Quantifying  the mechanical effects of corneal cross-linking using optical coherence elastography

In vivo quantification of corneal biomechanics is crucial for understanding treatment outcomes, but remains a major challenge. To solve this problem, we have used Optical Coherence Elastography (OCE), a technique that can capture dynamic mechanical changes in the cornea at high resolution. OCE has a high spatial resolution, and we were able to investigate the strain induced in the cornea by the osmotic effects of different preservative media and by corneal cross-linking (CXL). Experiments in porcine eyes showed that different preservation media led to distinct strain patterns, with deswelling or swelling occurring depending on the tonicity of the medium. Additionally, in eyes treated with CXL, OCE detected a marked deswelling in the anterior stroma after UV irradiation (Fig. 4), indicating increased tissue rigidity.
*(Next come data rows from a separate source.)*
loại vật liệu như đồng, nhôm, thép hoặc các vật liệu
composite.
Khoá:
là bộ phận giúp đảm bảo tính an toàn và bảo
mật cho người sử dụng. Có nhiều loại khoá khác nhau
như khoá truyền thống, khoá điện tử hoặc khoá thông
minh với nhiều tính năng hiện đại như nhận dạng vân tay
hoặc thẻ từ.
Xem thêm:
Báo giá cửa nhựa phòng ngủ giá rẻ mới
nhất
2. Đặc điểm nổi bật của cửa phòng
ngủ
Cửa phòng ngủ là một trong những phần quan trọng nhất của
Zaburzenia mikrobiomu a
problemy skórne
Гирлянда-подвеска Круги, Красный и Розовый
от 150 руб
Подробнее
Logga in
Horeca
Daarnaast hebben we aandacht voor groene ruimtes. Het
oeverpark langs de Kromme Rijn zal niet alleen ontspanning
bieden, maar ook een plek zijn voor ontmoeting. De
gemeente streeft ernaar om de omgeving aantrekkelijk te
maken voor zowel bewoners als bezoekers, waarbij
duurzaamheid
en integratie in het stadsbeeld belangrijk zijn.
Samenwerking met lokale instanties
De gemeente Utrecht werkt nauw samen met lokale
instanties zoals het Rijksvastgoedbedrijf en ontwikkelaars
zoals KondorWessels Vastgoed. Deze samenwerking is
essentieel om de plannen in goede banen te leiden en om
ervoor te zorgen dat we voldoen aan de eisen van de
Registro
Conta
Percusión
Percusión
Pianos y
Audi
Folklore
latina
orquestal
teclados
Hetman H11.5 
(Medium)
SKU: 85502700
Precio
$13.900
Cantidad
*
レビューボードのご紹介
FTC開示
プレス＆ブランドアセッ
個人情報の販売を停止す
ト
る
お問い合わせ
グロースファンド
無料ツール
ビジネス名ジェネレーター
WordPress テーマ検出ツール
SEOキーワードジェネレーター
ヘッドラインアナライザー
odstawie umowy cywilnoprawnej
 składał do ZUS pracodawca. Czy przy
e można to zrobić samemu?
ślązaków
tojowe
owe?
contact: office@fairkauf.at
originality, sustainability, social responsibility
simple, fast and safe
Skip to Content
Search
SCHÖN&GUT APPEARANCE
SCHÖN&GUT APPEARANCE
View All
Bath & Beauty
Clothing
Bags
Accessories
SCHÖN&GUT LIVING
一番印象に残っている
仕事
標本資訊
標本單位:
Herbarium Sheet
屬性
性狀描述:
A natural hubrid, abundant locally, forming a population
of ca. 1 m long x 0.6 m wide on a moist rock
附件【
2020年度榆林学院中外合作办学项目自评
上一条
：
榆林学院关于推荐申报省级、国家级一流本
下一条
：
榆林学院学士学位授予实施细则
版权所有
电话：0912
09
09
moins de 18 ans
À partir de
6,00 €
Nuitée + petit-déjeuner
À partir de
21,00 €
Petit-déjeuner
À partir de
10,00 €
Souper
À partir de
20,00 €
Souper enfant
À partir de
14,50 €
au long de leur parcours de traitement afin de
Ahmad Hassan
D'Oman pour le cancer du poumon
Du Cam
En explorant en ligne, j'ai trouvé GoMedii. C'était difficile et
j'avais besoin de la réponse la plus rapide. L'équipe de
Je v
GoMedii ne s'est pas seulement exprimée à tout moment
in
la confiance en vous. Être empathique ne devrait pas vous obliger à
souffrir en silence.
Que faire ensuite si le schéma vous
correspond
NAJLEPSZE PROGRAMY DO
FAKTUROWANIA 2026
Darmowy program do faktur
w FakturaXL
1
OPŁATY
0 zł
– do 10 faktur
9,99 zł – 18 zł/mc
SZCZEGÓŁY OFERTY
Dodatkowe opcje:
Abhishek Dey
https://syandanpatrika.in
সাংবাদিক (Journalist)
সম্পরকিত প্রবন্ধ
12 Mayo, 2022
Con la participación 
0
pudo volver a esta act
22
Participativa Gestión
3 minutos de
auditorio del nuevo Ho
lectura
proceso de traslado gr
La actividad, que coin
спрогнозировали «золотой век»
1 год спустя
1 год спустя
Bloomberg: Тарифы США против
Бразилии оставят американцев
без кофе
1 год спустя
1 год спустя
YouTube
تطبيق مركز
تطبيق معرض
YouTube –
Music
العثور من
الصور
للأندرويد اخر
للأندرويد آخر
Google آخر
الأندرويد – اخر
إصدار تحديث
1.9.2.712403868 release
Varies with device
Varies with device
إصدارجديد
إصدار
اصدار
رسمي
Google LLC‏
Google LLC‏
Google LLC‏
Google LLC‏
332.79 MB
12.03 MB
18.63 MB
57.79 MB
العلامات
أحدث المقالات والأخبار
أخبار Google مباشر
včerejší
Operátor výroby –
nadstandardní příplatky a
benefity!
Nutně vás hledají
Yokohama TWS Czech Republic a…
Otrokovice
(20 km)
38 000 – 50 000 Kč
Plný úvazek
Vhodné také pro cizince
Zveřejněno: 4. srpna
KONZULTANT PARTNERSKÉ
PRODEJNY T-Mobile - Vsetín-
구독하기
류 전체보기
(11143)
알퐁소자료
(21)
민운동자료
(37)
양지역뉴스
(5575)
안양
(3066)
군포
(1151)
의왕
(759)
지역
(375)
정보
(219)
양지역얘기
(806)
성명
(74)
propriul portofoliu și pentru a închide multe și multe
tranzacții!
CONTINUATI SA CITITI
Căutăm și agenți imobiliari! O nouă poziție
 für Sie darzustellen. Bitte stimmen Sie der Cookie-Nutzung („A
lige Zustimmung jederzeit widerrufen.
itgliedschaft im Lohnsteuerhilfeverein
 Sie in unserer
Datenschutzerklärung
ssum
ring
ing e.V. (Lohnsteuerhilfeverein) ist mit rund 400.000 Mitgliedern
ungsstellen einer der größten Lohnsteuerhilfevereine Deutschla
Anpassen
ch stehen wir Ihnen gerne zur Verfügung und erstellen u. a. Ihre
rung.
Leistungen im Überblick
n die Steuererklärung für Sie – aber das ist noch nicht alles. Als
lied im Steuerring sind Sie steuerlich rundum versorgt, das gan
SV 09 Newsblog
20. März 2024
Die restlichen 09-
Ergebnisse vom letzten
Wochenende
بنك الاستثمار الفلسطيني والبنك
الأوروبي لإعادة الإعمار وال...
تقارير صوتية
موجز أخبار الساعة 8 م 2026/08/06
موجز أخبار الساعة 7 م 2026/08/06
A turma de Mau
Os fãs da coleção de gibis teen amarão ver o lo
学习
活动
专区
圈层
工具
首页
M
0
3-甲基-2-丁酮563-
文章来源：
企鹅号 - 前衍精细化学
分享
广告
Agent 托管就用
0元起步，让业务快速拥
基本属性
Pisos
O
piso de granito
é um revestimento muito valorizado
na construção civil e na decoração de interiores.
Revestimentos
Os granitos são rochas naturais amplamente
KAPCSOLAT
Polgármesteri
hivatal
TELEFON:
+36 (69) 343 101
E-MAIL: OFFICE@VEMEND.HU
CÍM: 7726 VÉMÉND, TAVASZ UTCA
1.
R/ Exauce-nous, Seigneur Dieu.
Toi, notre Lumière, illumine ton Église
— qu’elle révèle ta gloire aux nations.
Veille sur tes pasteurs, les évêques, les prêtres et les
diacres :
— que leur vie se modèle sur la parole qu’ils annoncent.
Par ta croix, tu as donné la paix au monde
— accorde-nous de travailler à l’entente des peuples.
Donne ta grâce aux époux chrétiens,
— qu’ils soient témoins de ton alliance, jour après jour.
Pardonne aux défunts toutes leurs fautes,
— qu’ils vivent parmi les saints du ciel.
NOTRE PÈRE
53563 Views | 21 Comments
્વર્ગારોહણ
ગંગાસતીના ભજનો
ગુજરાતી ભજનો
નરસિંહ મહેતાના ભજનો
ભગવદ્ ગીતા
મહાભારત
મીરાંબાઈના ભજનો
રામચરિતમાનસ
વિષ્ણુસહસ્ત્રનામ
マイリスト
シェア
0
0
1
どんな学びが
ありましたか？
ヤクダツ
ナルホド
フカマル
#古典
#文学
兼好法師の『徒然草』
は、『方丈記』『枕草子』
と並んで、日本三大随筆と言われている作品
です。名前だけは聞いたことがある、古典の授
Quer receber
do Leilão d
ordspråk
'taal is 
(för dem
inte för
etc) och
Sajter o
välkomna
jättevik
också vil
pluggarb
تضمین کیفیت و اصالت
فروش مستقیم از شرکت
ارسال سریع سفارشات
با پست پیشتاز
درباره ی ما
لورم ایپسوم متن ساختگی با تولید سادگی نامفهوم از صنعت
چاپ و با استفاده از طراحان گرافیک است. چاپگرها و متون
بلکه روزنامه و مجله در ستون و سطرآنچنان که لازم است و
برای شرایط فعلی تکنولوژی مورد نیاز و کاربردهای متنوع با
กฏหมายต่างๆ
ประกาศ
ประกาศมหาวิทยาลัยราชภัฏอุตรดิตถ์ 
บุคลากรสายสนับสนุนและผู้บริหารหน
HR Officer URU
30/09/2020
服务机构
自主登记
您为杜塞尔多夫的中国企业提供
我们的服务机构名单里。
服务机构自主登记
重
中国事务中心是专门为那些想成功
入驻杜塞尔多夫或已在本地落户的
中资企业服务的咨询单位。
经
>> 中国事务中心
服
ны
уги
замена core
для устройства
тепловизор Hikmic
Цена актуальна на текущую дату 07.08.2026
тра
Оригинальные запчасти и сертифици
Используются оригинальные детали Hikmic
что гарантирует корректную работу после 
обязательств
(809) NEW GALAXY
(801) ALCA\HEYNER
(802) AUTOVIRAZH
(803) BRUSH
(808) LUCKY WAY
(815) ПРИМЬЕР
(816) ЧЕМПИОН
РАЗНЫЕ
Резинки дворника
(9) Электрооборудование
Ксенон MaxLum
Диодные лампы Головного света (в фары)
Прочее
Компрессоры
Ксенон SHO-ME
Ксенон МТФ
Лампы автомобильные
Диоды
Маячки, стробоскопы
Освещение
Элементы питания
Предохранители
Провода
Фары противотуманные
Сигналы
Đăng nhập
These biomechanical changes could explain the refractive changes observed clinically in the patients. To further investigate and predict these effects, a finite element model (FEM) was validated to simulate the refractive outcomes of CXL in the clinical setting. Data from two cohorts of patients undergoing standard or customized CXL were compared with the FEM predictions. Customized CXL resulted in greater corneal flattening, which was accurately predicted by the FEM simulations. Together, OCE and FEM provide powerful tools for optimizing CXL treatment planning and understanding corneal biomechanics.